A Sickle Cell Support Group meets three to four times a year.
For further information, please contact Mrs. Merren on 244-2630 at the Public Health Department.
What is Sickle Cell Disease?
Sickle cell disease is an inherited chronic disorder that affects red blood cells. It has a worldwide distribution and is one of the most common genetic disorders.
All persons have two genes that make haemoglobin. Normal red blood cells contain haemoglobin A, a protein that helps red blood cells carry oxygen around the body. With sickle cell there is a different form of protein, haemoglobin S. With sickle cell disease, both genes are affected, potentially causing severe symptoms.
What is Sickle Cell Trait?
When only one gene is affected, it is called sickle cell trait, or persons are called sickle cell carriers. Having sickle cell trait means that the person stays healthy under normal circumstances, and the main significance is that it can be passed down to one’s children. However, under certain extreme circumstances, a person with the trait may experience complications as if having sickle cell disease. Persons with just the trait CANNOT later develop the disease.

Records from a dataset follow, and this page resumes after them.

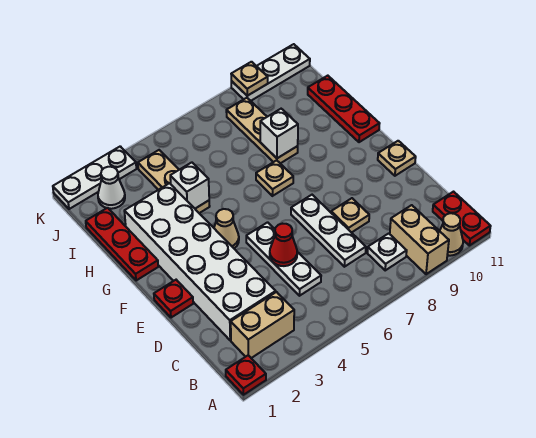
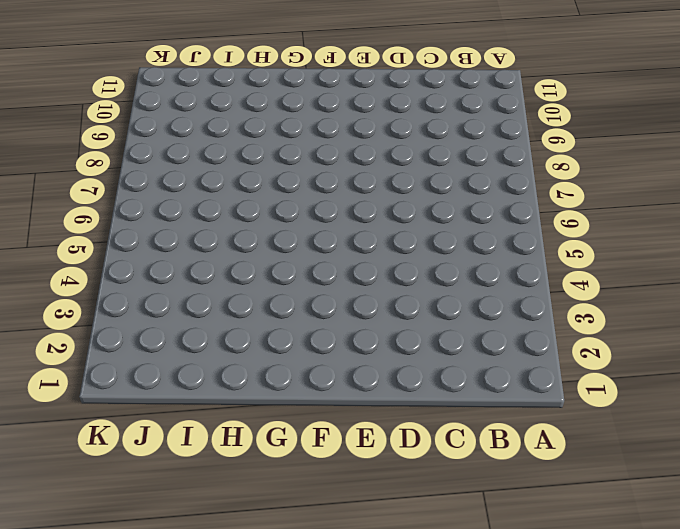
none -> red 1x1 plate [226,355,266,395]
none -> tan 1x2 brick [390,205,449,274]
none -> tan 1x1 cone [440,213,463,256]

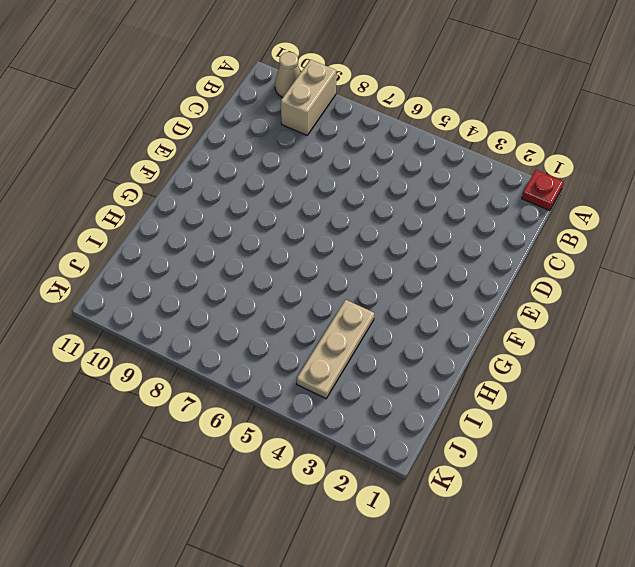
none -> red 1x2 plate [433,192,491,246]
none -> tan 1x2 brick [231,292,294,358]
none -> white 1x1 plate [367,233,407,270]

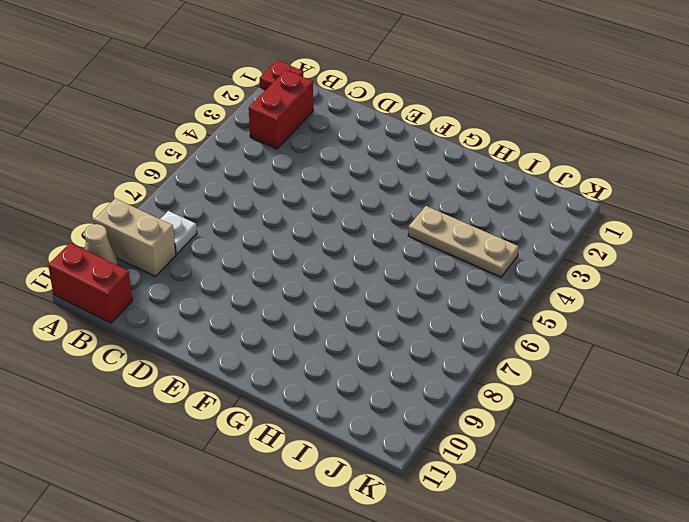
red 1x2 brick [48,243,132,323] -> red 1x2 plate [433,192,491,246]
red 1x2 brick [249,70,313,149] -> tan 1x2 brick [231,292,294,358]
none -> white 2x6 brick [124,183,276,340]
none -> white 1x3 plate [246,222,321,296]
none -> white 1x3 plate [291,195,366,267]

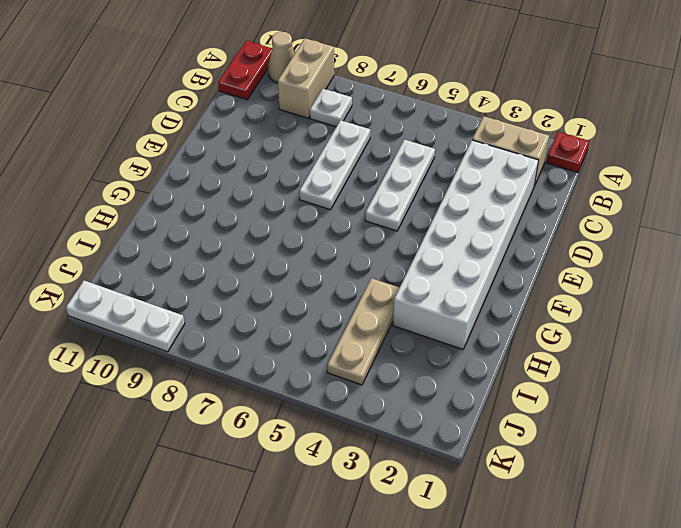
none -> tan 1x1 plate [331,198,369,233]
none -> red 1x1 plate [154,280,193,318]
none -> tan 1x1 plate [378,141,416,176]

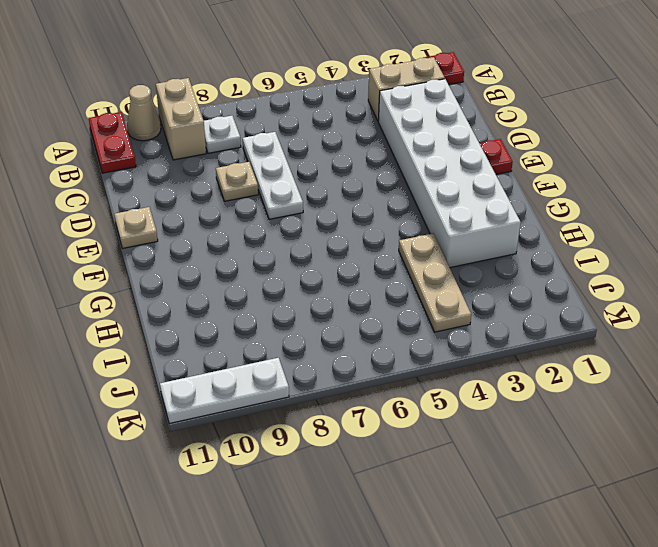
none -> white 1x3 plate [246,222,321,296]
none -> tan 1x1 cone [214,209,239,248]
none -> red 1x3 plate [86,208,158,281]

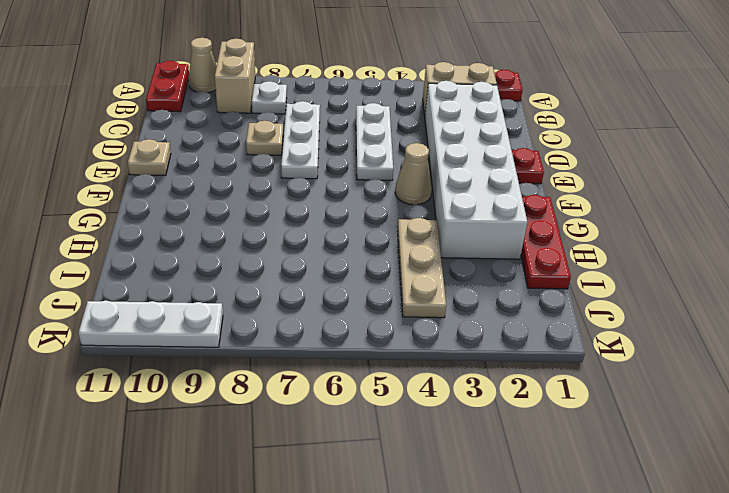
none -> tan 1x1 plate [256,160,293,196]
none -> red 1x3 plate [308,76,380,142]
none -> tan 1x3 plate [226,98,298,163]

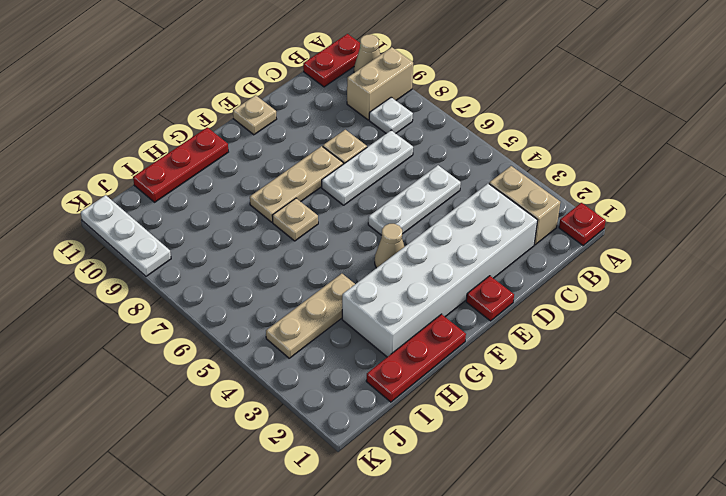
tan 1x3 plate [250,146,343,222] -> tan 1x3 plate moved to [226,98,298,163]
none -> white 1x1 cone [98,167,125,209]
none -> white 1x3 plate [53,146,136,209]
none -> red 1x1 cone [270,224,297,266]

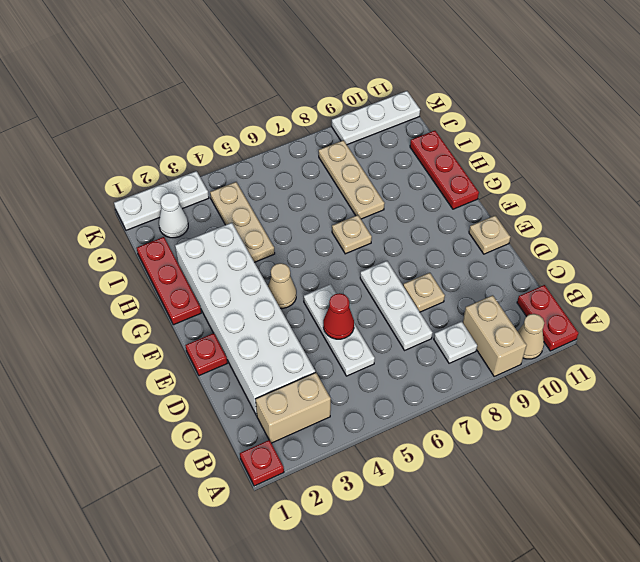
none -> white 1x1 brick [170,162,209,208]
none -> white 1x1 brick [260,109,298,158]
none -> tan 1x1 plate [231,62,268,96]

Persons with the trait can, under extreme conditions, have some symptoms, so it is recommended that persons with sickle cell trait:
• Avoid high altitudes
• Avoid scuba diving and free diving
• Drink adequate fluids to avoid dehydration
• Pace themselves when exercising/playing sports
• Rest as needed when exercising/playing sports
• Seek medical care right away if feeling ill when playing sports
• Seek medical attention if blood is noted in the urine (haematuria)
• Do a yearly urine dipstick for blood throughout life
• Inform physician/laboratory technician that you have sickle cell trait when doing HbA1C test for diabetes as some methods for checking this can give inaccurate results if a person has sickle cell trait
How to find out if you have sickle cell trait
A blood test can determine if a person has the trait.
How is Sickle Cell Disorder inherited?
If a man and a woman are both sickle cell carriers, with each pregnancy, there is a:
• 25% chance of the child having the disease;
• 25% chance of the child being completely free from sickle cell;
• and a 50% chance of the child having the sickle cell trait, i.e., being a carrier
If only one parent is a carrier, then there is a
• 50% chance of the child having the trait;
• 50% chance of the child being completely free of sickle; and
• NO chance of the child having the disease.
What symptoms are associated with Sickle Cell Disease?
• Anaemia, jaundice and gallstones due to rapid breakdown of the red blood cells
• Painful swelling of fingers and toes in babies
• Painful attacks of joints, back and abdomen as there may be damage to the bone marrow
• Infections may develop, such as pneumonia
• Leg ulcers may develop due to less oxygen to the lower legs
Management of Sickle Cell Disease
• Full recommended immunizations plus pneumococcal vaccines
• Penicillin, starting from about 2 months of age to 5 years of age to help prevent serious infection
• Management of symptoms by using medications as needed
• Folic acid daily to help make new red cells
• Hydroxyurea for persons who meet the criteria
These are some of the management strategies. For further details, please consult your doctor.